▸ **Collected data entries**:
○ ○ ○ ○

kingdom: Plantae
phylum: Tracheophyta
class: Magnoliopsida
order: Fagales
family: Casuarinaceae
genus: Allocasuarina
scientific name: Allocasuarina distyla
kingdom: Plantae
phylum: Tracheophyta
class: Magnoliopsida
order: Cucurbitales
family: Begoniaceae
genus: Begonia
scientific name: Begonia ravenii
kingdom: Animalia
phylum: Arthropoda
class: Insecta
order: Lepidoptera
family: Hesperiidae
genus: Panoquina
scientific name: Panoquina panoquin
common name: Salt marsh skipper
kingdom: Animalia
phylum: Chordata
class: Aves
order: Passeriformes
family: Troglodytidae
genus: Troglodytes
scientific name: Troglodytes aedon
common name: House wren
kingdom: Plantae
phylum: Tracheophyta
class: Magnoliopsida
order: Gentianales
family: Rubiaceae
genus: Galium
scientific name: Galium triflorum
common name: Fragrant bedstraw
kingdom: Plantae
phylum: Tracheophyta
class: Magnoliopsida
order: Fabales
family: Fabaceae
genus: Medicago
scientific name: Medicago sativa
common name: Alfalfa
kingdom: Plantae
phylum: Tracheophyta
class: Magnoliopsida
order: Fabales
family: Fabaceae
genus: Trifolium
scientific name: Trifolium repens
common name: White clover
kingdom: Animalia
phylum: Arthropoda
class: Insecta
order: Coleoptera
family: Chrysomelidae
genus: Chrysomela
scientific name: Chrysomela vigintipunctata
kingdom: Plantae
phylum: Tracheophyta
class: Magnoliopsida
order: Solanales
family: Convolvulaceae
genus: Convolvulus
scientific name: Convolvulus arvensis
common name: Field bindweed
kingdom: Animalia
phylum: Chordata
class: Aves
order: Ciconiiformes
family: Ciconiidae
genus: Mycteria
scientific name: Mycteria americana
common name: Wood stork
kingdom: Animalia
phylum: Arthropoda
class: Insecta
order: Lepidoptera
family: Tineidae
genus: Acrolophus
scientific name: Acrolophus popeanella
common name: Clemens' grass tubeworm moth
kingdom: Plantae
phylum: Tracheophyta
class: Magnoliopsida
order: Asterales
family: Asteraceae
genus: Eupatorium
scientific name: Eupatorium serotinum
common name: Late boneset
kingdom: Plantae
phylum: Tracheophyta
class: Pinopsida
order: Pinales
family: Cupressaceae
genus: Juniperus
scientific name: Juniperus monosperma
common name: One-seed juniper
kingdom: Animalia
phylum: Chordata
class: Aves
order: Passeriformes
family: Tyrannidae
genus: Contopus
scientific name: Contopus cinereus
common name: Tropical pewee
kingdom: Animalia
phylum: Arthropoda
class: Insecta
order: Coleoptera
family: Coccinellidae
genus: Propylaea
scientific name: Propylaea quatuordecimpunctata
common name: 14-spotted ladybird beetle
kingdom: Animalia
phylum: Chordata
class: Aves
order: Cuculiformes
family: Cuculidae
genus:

○ ○ ○ ○

How many lines in the data above contain the string "common"? Case matters; reply with the number alone.

12